Check your understanding:
A: Reproduce a passage of the chocolate chip cookie text word for word, beginning at the words "I have experimented" and stopping after "in my cookie.".
B: Carry on writing the chocolate chip cookie text, picking up right after its last sentence.
*** Opening Given text ***
I have experimented with countless recipes searching for that perfect chocolate chip cookie. The characteristics of the perfect cookie are a very personal matter, and here are my preferences:
texture: chewy w. medium thickness — everyone has their preference, and this is mine!
chocolate to cookie ratio: 50/50 — I really enjoy having a lot of chocolate in every bite
chips vs. chunks: chunks — I like sizeable pieces of chocolate in my cookie.
type of chocolate: bittersweet — I like using Valrhona 61% extra bitter
nuts or other add-ins: NONE!!
With the above criteria in mind, this recipe is the closest I’ve come to experiencing CCC perfection. It’s the “not so secret” secret recipe from Jacque Torres, and I’m sure many of you have read about this or already tried this at home. I’ve been making this recipe countless times, and have found that the following tips make this cookie absolutely perfect:
- Don’t substitute the pastry and bread flours w. AP flour. I really believe that the combination of the pastry and bread flours give the cookie a nice slightly crunchy exterior giving way to a really tender middle.
*** Closing Given text ***
*** Opening Information shown ***
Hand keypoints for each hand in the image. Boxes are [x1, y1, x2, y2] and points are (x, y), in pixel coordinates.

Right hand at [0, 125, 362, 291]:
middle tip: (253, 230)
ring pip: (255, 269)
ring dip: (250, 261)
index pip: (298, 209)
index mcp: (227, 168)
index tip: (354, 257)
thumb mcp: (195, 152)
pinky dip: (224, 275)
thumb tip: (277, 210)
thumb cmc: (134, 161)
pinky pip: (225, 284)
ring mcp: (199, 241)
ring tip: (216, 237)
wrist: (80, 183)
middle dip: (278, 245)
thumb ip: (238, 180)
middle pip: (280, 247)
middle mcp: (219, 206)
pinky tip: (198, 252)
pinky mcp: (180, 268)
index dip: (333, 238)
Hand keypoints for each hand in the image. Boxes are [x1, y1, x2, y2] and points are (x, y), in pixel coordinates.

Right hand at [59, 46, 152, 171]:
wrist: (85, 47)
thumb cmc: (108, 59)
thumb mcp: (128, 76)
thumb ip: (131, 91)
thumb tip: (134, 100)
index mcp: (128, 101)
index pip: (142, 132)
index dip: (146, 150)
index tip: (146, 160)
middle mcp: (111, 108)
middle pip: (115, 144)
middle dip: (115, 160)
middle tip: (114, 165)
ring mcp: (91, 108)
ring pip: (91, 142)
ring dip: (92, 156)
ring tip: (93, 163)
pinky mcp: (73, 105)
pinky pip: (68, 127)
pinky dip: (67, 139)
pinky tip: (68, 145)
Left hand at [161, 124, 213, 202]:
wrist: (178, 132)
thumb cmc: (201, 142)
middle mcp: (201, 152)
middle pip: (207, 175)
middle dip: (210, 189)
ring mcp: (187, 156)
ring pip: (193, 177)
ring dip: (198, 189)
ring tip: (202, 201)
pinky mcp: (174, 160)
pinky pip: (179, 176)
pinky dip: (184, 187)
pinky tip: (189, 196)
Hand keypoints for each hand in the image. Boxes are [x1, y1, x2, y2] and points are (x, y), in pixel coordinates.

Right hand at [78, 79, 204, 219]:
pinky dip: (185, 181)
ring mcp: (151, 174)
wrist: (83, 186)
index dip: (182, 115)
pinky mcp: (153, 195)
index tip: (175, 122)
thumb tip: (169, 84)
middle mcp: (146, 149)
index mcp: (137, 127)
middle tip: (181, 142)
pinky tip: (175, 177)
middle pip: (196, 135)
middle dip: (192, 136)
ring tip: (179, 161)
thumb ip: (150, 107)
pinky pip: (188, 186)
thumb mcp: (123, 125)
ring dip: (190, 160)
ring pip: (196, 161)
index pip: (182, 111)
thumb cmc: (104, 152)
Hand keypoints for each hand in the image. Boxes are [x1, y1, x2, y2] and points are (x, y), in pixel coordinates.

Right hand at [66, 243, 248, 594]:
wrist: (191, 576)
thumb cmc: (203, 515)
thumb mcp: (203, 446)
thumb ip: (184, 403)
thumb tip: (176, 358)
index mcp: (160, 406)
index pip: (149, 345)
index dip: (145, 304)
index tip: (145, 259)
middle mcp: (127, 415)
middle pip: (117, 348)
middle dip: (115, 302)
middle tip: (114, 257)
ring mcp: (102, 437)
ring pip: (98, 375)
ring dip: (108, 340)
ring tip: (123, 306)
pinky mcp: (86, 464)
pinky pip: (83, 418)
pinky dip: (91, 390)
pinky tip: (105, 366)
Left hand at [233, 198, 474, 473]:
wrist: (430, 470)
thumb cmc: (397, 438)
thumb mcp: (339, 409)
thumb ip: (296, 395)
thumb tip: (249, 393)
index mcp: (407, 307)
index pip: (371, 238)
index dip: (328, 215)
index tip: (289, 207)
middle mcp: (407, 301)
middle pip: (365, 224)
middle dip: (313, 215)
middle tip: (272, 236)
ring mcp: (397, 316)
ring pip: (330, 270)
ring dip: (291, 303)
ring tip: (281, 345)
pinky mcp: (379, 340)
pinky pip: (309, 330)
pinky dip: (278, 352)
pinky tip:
*** Closing Information shown ***
Replies:
A:
I have experimented with countless recipes searching for that perfect chocolate chip cookie. The characteristics of the perfect cookie are a very personal matter, and here are my preferences:
texture: chewy w. medium thickness — everyone has their preference, and this is mine!
chocolate to cookie ratio: 50/50 — I really enjoy having a lot of chocolate in every bite
chips vs. chunks: chunks — I like sizeable pieces of chocolate in my cookie.

B:
- Hand chopped chocolate chunks, NOT premade chips – I will purchase a hunk of the best bittersweet chocolate that I can afford and hand cut them into chunks. The easiest method to chop a block of chocolate: nuke the block at 50% power for a few seconds, no more. It softens the chocolate just enough. Then take a large kitchen knife and chop away! Your effort will be rewarded with really nice ribbons of melted chocolate throughout the cookie.
- Chill the cookie dough at least 24 hours (I let my dough sit anywhere from 2-3 days) before baking. This is not for taste reasons that were recently written about in an article from NY Times (god forbid we’re aging cookie dough…let’s leave that for wine and cheese). IMHO, refrigeration makes a difference with the look and texture. I think the dough sets in a way so when you bake the cookies, you end up with the lovely wrinkles and folds as the balls of dough spread and bake. Until I encounter another recipe that will move mountains, I think have finally found my perfect chocolate chip cookie!
I would love to hear about your favorite chocolate chip cookie recipe, so do share!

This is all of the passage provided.